It was not only in Paris that severity was used against the Lutherans: the same was done in the provinces. Young Pierre Toussaint, prebendary of Metz, who had taken refuge at Basle after the death of Leclerc,[479] having regained his courage, returned to France and proclaimed the Gospel. His enemies seized him, and gave him up to the Abbot of St. Antoine. This abbot, a well-known character, was a violent, cruel, and merciless man.[480] Neither Toussaint’s youth, nor his candour, nor his weak health could touch him; he threw his victim into a horrible dungeon full of stagnant water and other filth,[481] where the young evangelist could hardly stand. With his back against the wall, and his feet on the only spot in the dungeon which the water did not reach, stifled by the poisonous vapours emitted around him, the young man remembered the cheerful house of his uncle the Dean of Metz and the magnificent palace of the Cardinal of Lorraine, where he had been received so kindly while he still believed in the pope. What a contrast now! Toussaint’s health declined, his cheeks grew pale, and his trembling legs could hardly support him. Alas! where were those days when still a child he ran joyously round the room riding on a stick,[482] and when his mother seriously uttered this prophecy: ‘Antichrist will soon come and destroy all who are converted.’ The wretched Toussaint thought the moment had arrived.... His imagination became excited, he fancied he saw the terrible antichrist foretold by his mother, seizing him and dragging him to punishment; he screamed aloud, and was near dying of fright.[483] He interested every one who saw him; he was so mild; harmless as a new-born child, they said, so that the cruel abbot knew not how to justify his death. He thought that if he had Toussaint’s books and papers, he could find an excuse for burning him. One day the monks came to the wretched young man, took him out of the unwholesome pit, and led him into the abbot’s room. ‘Write to your host at Basle,’ said the latter; ‘tell him that you want your books to amuse your leisure, and beg him to send them to you.’ Toussaint, who understood the meaning of this order, hesitated. The abbot gave utterance to terrible threats. The affrighted Toussaint wrote the letter, and was sent back to his pestilential den.

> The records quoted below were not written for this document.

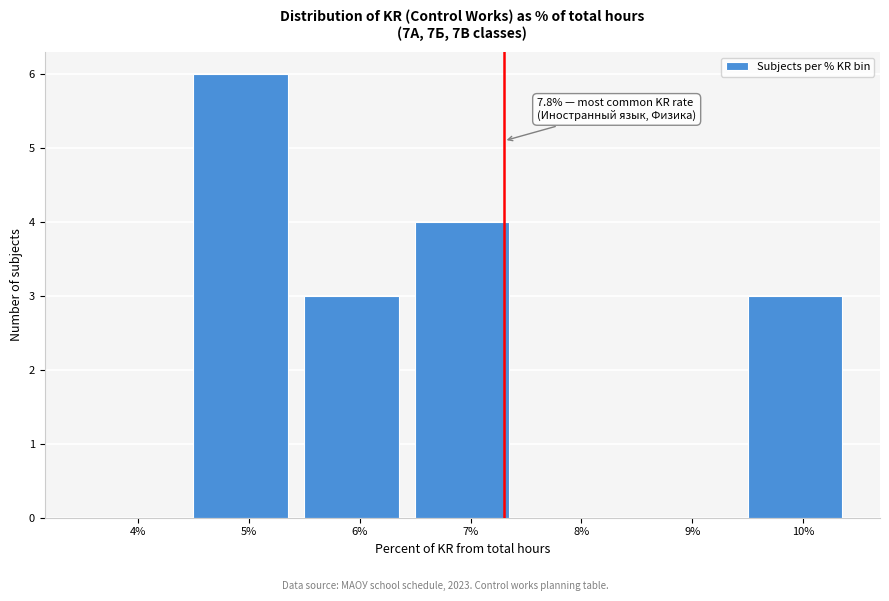

Reading left to right, what are all the values shown in this chart?

4%=0	5%=6	6%=3	7%=4	8%=0	9%=0	10%=3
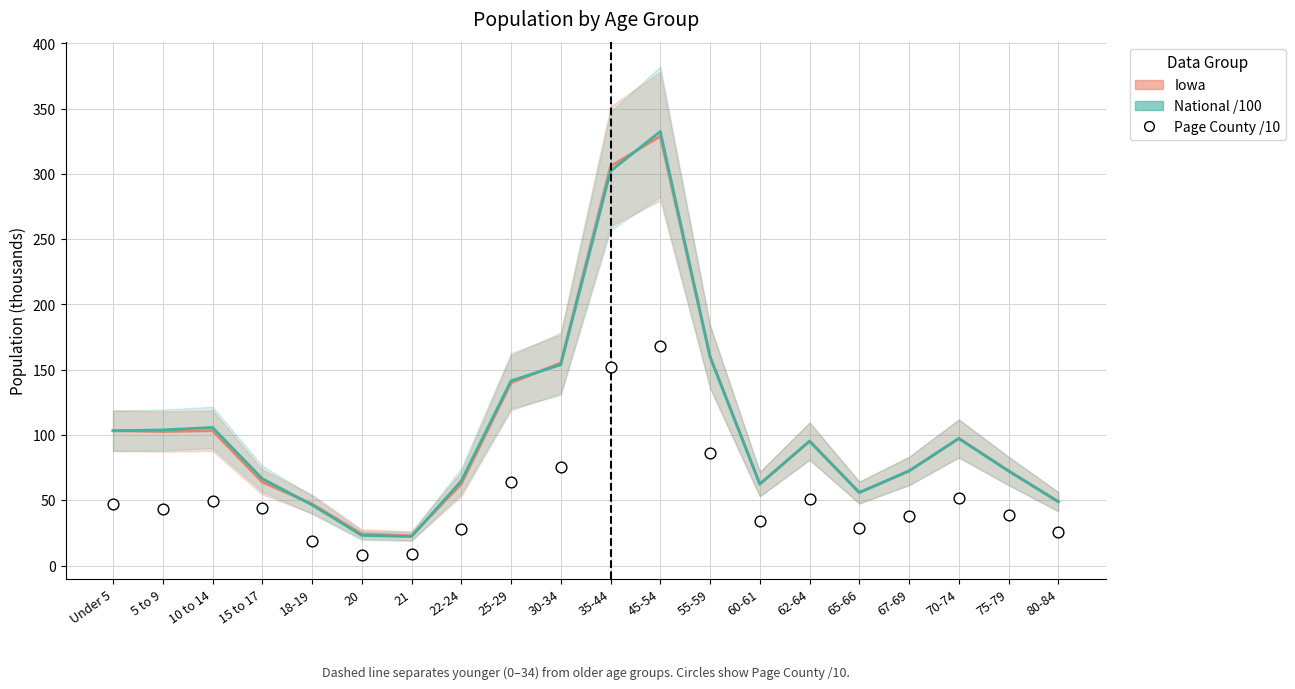

What is the total value across all series at 10 to 14?

258.9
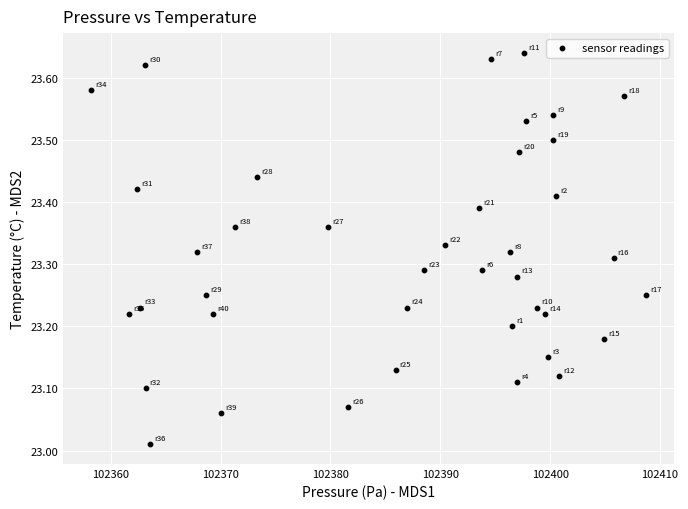

What is the range of Y values (max minus min)?

0.6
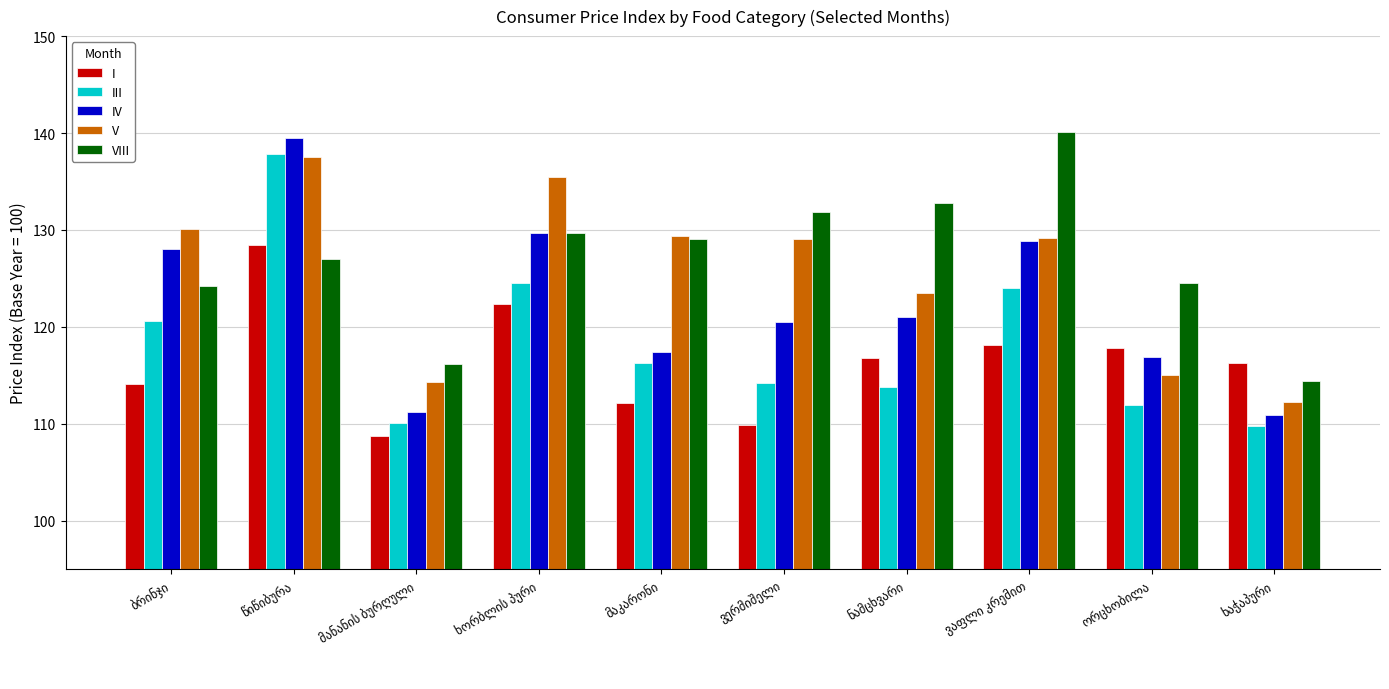

Which series has the widest spread of values?

IV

Thus the very moment when the evangelical christians were hoping to have some relief was marked by an increase of severity. The Reform—Margaret was its representative at that time in the eyes of many—the afflicted Reform saw her children around her, some put to death, others in chains, all threatened with the fatal blow. The sister of Francis I., heartbroken and despairing, would have shielded with her body those whom the sword appeared ready to strike; but her exertions seemed useless.
Suddenly a cry of joy was heard, which, uttered in the Pyrenees, was reechoed even to Calais. The Sun (for thus, it will be remembered, Margaret called her brother) appeared in the south to reanimate the kingdom of France. On the 21st of March Francis quitted Spain, crossed the Bidassoa, and once more set his foot on French ground. He had recovered his spirits; an overflowing current of life had returned to every part of his existence. It seemed that, delivered from a prison, he was the master of the world. He mounted an Arab horse, and, waving his cap and plume in the air, exclaimed as he galloped along the road to St. Jean de Luz: ‘Once more I am a king!’ Thence he proceeded to Bayonne, where his court awaited him, with a great number of his subjects who had not been permitted to approach nearer to the frontier.